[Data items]
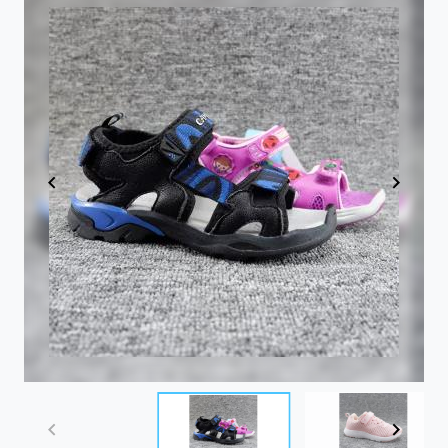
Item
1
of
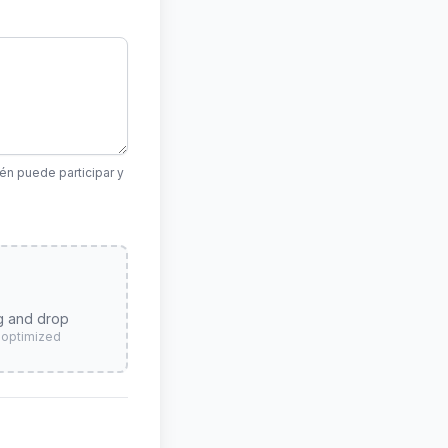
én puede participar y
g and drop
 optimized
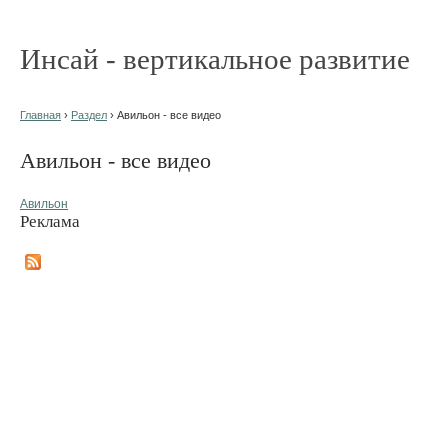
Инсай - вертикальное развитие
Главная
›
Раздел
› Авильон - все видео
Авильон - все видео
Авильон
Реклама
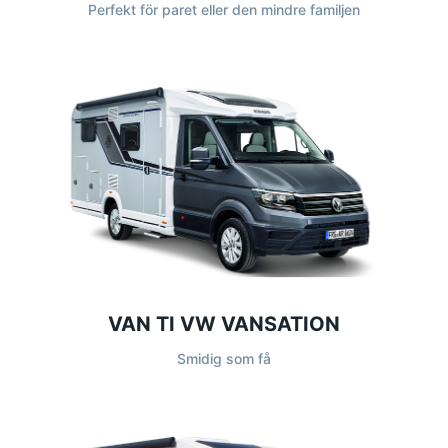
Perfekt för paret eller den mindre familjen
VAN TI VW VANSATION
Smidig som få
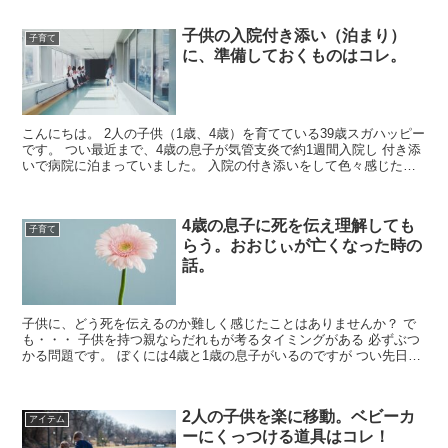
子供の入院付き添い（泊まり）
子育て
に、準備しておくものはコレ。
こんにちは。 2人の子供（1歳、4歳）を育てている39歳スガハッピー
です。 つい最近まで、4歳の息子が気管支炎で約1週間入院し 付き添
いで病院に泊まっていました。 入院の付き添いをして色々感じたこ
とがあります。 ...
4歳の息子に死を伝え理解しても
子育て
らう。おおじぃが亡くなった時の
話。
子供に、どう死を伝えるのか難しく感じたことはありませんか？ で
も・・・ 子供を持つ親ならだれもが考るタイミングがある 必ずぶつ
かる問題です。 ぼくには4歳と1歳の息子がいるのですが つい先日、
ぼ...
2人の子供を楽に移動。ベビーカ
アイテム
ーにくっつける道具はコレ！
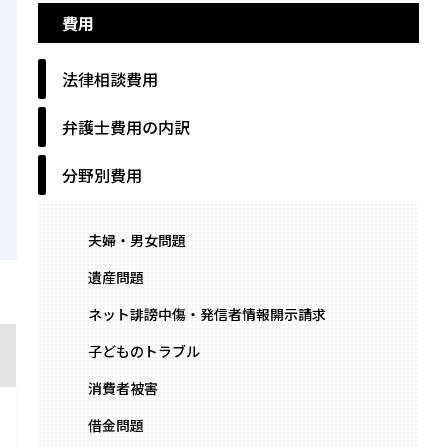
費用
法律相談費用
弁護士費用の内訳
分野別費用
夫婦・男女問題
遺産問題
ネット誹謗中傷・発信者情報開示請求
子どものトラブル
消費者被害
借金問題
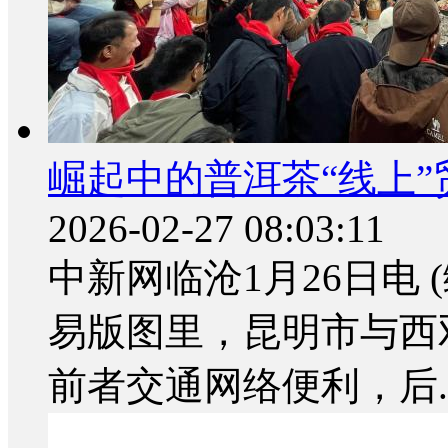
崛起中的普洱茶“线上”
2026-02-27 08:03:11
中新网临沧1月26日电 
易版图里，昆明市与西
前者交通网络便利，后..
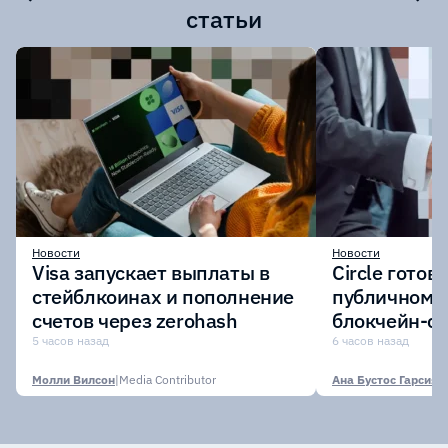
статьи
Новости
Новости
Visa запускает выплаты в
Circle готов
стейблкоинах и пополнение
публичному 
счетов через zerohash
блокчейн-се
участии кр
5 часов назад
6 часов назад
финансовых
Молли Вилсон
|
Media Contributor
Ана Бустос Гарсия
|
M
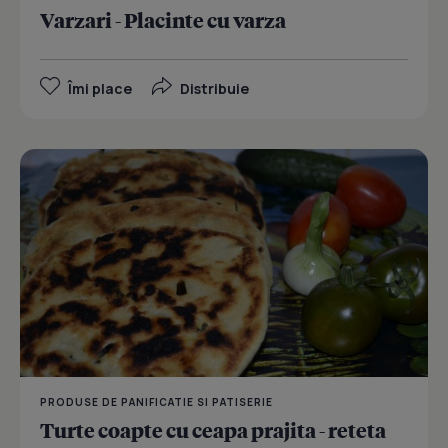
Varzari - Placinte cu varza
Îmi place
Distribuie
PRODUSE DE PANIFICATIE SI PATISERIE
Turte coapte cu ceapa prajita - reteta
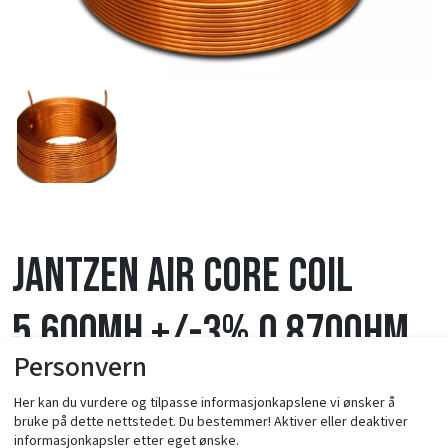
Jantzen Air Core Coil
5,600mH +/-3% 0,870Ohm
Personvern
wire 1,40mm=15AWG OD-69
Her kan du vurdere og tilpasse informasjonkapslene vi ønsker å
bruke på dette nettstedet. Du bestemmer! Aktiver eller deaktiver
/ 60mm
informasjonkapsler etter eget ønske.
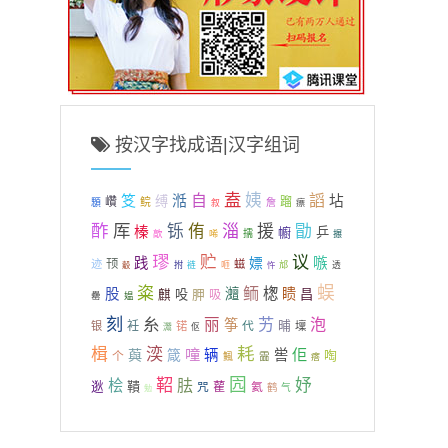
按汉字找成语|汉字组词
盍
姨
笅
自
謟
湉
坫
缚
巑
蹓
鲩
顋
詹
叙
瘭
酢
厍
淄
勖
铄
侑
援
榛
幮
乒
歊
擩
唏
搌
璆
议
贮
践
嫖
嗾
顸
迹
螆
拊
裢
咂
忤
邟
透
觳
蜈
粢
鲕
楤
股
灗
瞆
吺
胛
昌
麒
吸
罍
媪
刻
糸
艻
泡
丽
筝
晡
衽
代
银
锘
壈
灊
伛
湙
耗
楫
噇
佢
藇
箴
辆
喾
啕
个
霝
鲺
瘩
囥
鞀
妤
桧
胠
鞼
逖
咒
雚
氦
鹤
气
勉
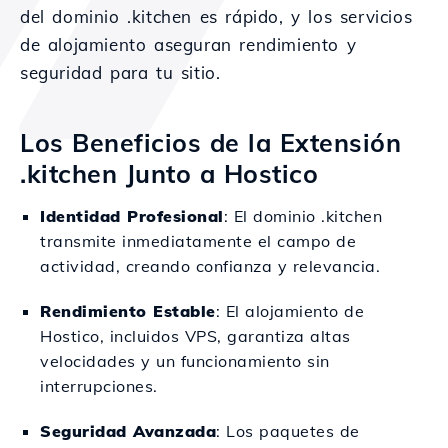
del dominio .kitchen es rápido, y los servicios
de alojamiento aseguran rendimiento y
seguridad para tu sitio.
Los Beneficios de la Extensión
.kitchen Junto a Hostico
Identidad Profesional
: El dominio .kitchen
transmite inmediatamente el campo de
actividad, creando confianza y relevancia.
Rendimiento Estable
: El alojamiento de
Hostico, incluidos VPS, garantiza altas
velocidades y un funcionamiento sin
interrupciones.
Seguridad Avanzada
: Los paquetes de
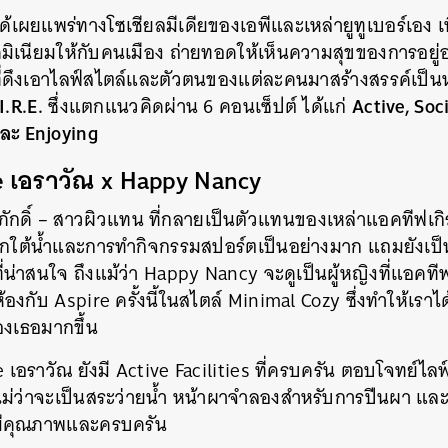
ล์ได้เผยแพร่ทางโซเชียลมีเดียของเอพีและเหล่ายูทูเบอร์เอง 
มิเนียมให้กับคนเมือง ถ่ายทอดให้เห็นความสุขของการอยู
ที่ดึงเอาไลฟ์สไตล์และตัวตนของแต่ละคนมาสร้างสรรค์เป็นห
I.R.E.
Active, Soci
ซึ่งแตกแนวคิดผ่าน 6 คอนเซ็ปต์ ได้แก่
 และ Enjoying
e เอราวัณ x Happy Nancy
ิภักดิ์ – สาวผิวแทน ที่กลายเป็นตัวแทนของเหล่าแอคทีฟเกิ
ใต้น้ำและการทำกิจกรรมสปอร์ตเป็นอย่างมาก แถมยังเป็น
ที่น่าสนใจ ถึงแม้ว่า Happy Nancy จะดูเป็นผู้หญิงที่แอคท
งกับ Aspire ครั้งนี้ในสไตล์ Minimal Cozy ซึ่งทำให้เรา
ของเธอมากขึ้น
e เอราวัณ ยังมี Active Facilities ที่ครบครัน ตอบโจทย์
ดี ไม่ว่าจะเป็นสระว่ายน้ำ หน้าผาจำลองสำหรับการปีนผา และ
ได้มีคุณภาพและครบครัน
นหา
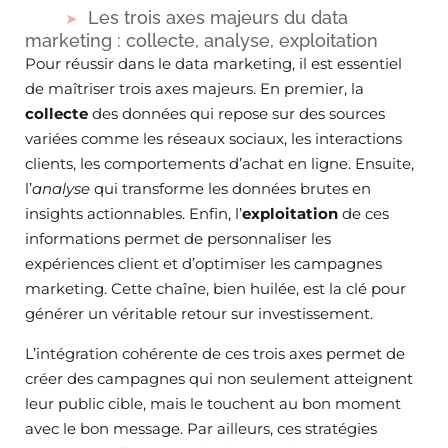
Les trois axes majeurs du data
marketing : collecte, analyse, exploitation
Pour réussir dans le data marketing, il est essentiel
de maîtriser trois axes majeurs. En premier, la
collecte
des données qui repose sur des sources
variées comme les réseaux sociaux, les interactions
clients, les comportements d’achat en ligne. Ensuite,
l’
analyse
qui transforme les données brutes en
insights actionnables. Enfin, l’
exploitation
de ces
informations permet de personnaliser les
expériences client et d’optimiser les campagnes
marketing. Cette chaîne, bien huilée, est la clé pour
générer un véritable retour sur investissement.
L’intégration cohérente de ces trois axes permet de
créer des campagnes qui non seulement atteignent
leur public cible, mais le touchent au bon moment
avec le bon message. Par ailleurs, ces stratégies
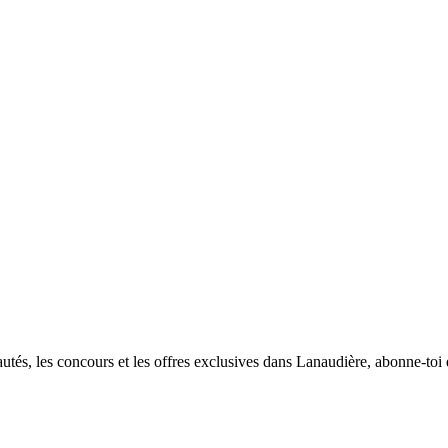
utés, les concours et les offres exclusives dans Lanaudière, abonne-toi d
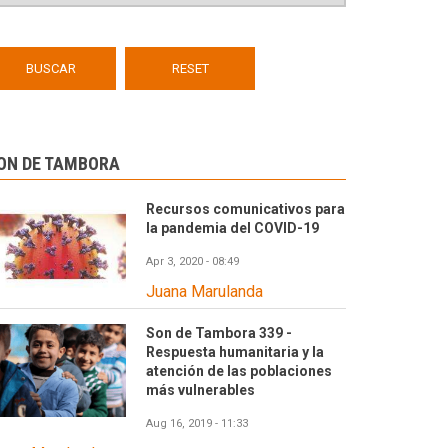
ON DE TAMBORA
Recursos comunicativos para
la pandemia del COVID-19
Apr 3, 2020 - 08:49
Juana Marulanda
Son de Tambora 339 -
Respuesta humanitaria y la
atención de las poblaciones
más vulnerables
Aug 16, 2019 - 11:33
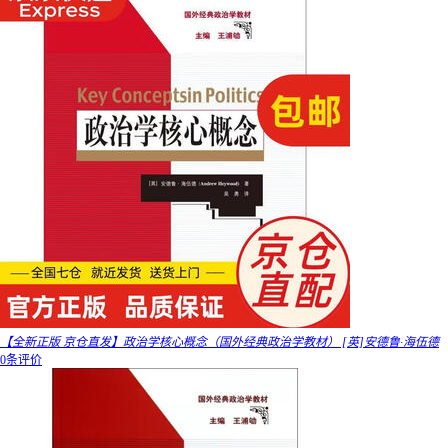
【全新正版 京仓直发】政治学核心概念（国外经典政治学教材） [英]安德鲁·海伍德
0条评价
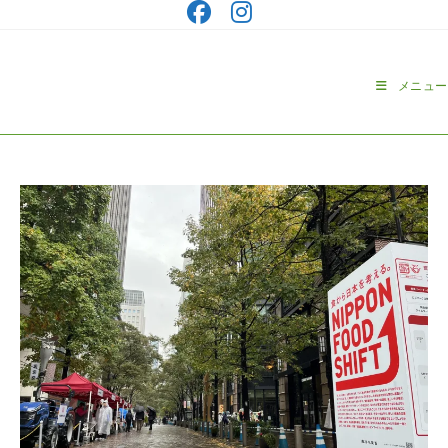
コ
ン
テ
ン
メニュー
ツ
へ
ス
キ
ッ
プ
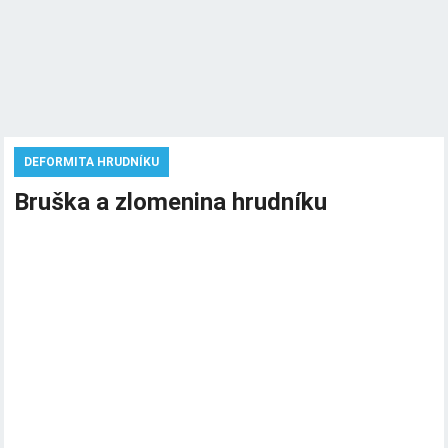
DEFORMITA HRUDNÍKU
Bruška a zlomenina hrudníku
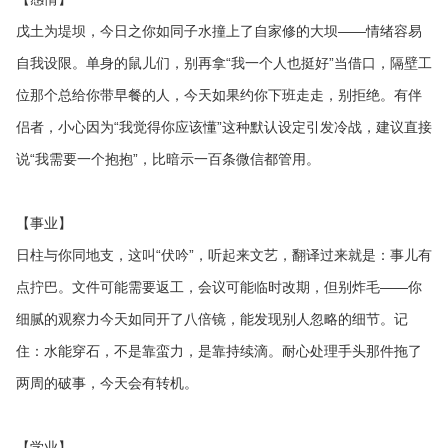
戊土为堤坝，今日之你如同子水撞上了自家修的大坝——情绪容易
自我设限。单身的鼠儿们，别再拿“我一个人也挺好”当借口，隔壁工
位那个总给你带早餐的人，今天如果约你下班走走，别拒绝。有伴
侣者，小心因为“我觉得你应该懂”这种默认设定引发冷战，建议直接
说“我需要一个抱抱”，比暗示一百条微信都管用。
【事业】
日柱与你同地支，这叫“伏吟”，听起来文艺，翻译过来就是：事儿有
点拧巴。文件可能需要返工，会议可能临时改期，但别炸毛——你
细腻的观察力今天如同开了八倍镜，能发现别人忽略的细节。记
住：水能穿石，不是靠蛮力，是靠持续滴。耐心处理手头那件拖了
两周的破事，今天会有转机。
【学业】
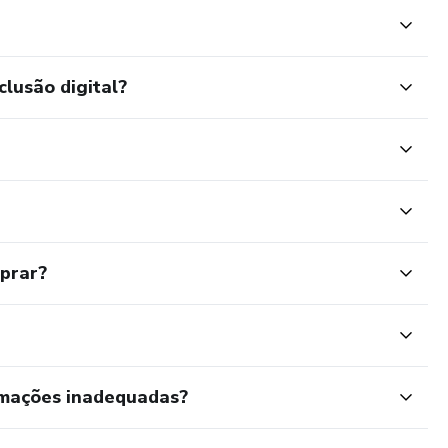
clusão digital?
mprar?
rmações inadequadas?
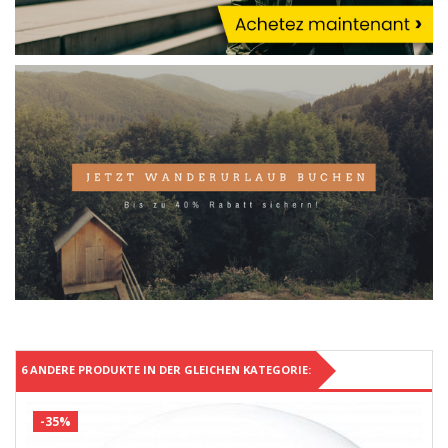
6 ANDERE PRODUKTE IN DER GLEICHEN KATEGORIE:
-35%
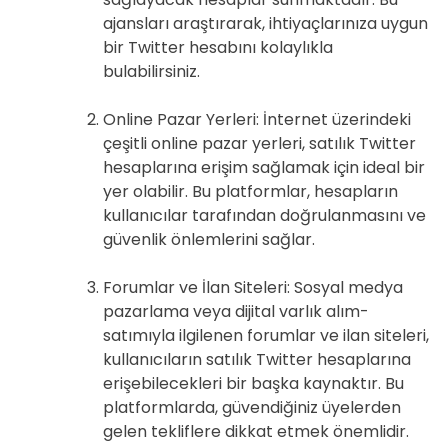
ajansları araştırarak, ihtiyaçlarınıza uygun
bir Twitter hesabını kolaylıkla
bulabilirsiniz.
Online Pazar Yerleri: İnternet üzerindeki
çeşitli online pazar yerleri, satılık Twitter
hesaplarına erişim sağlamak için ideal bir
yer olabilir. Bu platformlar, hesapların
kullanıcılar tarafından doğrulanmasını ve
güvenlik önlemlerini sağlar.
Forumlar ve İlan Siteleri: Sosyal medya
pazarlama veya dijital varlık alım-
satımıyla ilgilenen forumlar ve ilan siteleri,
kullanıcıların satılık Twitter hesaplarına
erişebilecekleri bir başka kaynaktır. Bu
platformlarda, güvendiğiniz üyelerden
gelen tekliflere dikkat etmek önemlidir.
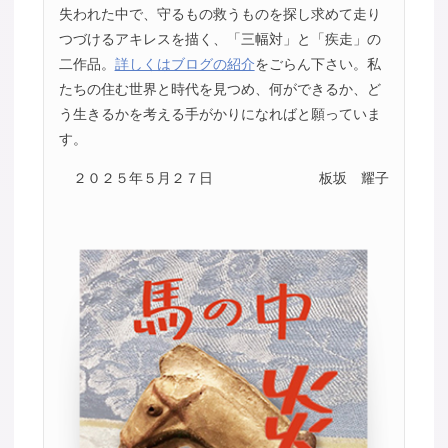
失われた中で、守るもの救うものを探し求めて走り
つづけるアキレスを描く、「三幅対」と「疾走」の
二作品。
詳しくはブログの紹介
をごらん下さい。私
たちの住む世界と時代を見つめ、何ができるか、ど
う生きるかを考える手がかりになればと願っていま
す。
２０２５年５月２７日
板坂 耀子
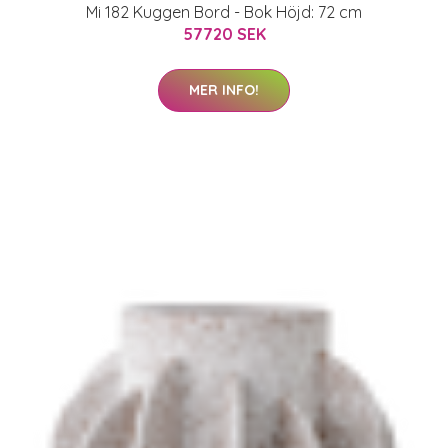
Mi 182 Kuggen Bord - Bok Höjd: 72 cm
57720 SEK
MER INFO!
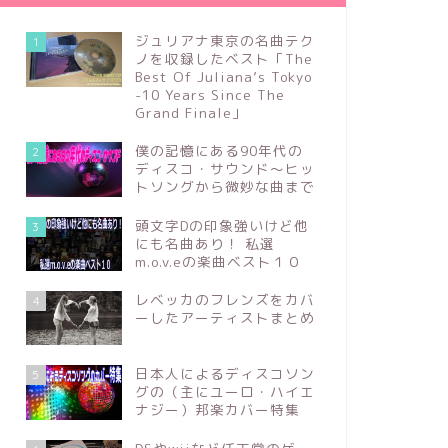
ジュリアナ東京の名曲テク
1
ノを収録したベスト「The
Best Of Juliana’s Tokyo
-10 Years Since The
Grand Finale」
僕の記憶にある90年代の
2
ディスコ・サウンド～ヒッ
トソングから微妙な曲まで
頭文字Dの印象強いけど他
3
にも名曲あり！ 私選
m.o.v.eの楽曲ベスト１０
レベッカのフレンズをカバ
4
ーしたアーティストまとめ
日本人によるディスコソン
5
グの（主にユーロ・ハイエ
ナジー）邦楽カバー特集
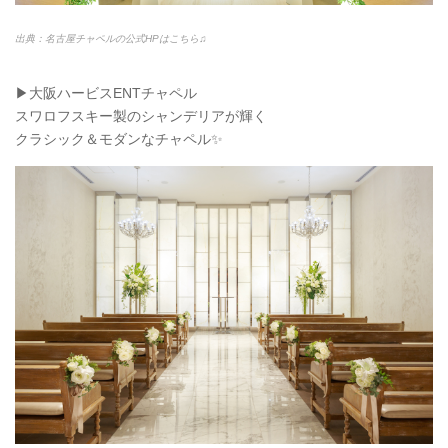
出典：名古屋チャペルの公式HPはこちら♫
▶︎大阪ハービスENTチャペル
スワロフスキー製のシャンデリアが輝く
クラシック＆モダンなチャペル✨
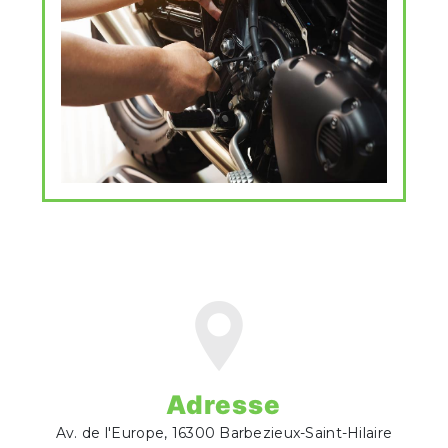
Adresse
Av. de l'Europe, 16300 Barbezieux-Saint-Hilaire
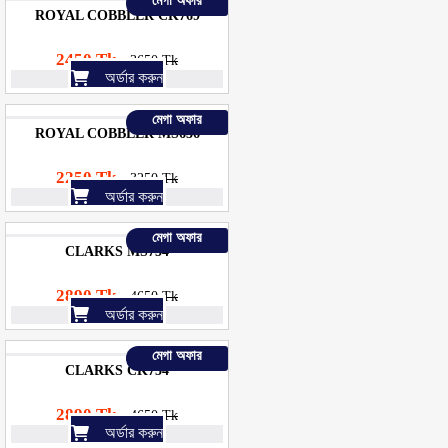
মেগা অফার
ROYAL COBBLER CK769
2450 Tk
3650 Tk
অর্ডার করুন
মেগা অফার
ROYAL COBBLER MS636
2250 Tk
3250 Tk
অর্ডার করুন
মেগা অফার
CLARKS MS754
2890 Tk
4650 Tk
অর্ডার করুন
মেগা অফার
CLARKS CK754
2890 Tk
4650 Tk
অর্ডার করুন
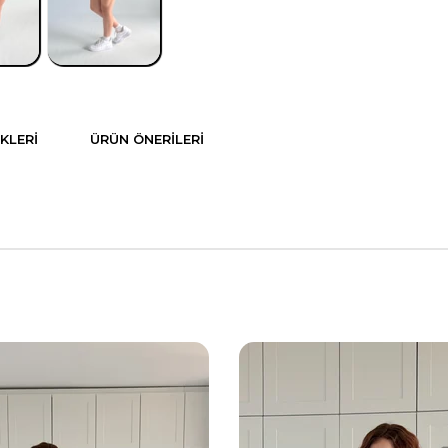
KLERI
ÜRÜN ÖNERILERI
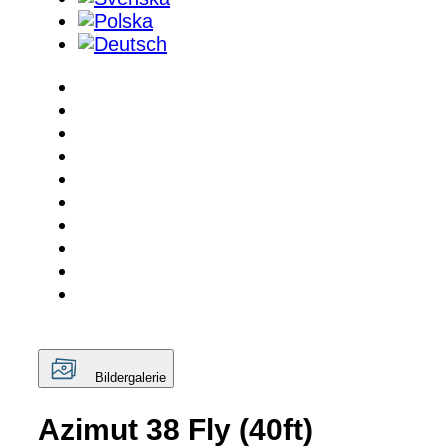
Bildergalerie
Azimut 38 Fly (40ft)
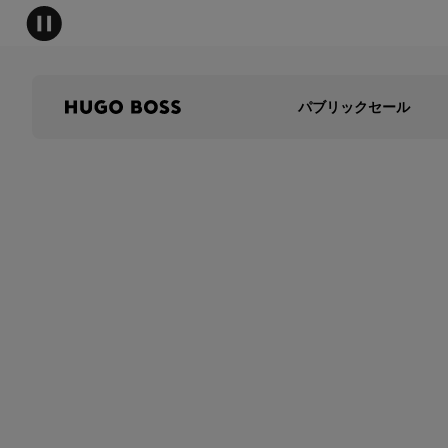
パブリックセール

What the exercise asks:
Could you reproduce the data from its start through the line containing "Turte coapte cu ceapa prajita - reteta", with "Новости" changed to "Главное" and nothing else altered? Omit the pictures.

Answer section:
Item
1
of
én puede participar y
g and drop
 optimized
Инсай - вертикальное развитие
Главная
›
Раздел
› Авильон - все видео
Авильон - все видео
Авильон
Реклама
Perfekt för paret eller den mindre familjen
VAN TI VW VANSATION
Smidig som få
子供の入院付き添い（泊まり）
子育て
に、準備しておくものはコレ。
こんにちは。 2人の子供（1歳、4歳）を育てている39歳スガハッピー
です。 つい最近まで、4歳の息子が気管支炎で約1週間入院し 付き添
いで病院に泊まっていました。 入院の付き添いをして色々感じたこ
とがあります。 ...
4歳の息子に死を伝え理解しても
子育て
らう。おおじぃが亡くなった時の
話。
子供に、どう死を伝えるのか難しく感じたことはありませんか？ で
も・・・ 子供を持つ親ならだれもが考るタイミングがある 必ずぶつ
かる問題です。 ぼくには4歳と1歳の息子がいるのですが つい先日、
ぼ...
2人の子供を楽に移動。ベビーカ
アイテム
ーにくっつける道具はコレ！
費用
法律相談費用
弁護士費用の内訳
分野別費用
夫婦・男女問題
遺産問題
ネット誹謗中傷・発信者情報開示請求
子どものトラブル
消費者被害
借金問題
崛起中的普洱茶“线上”
2026-02-27 08:03:11
中新网临沧1月26日电 
易版图里，昆明市与西
前者交通网络便利，后..
статьи
Главное
Главное
Visa запускает выплаты в
Circle готов
стейблкоинах и пополнение
публичному 
счетов через zerohash
блокчейн-се
участии кр
5 часов назад
6 часов назад
финансовых
Молли Вилсон
|
Media Contributor
Ана Бустос Гарсия
|
M
Varzari - Placinte cu varza
Îmi place
Distribuie
PRODUSE DE PANIFICATIE SI PATISERIE
Turte coapte cu ceapa prajita - reteta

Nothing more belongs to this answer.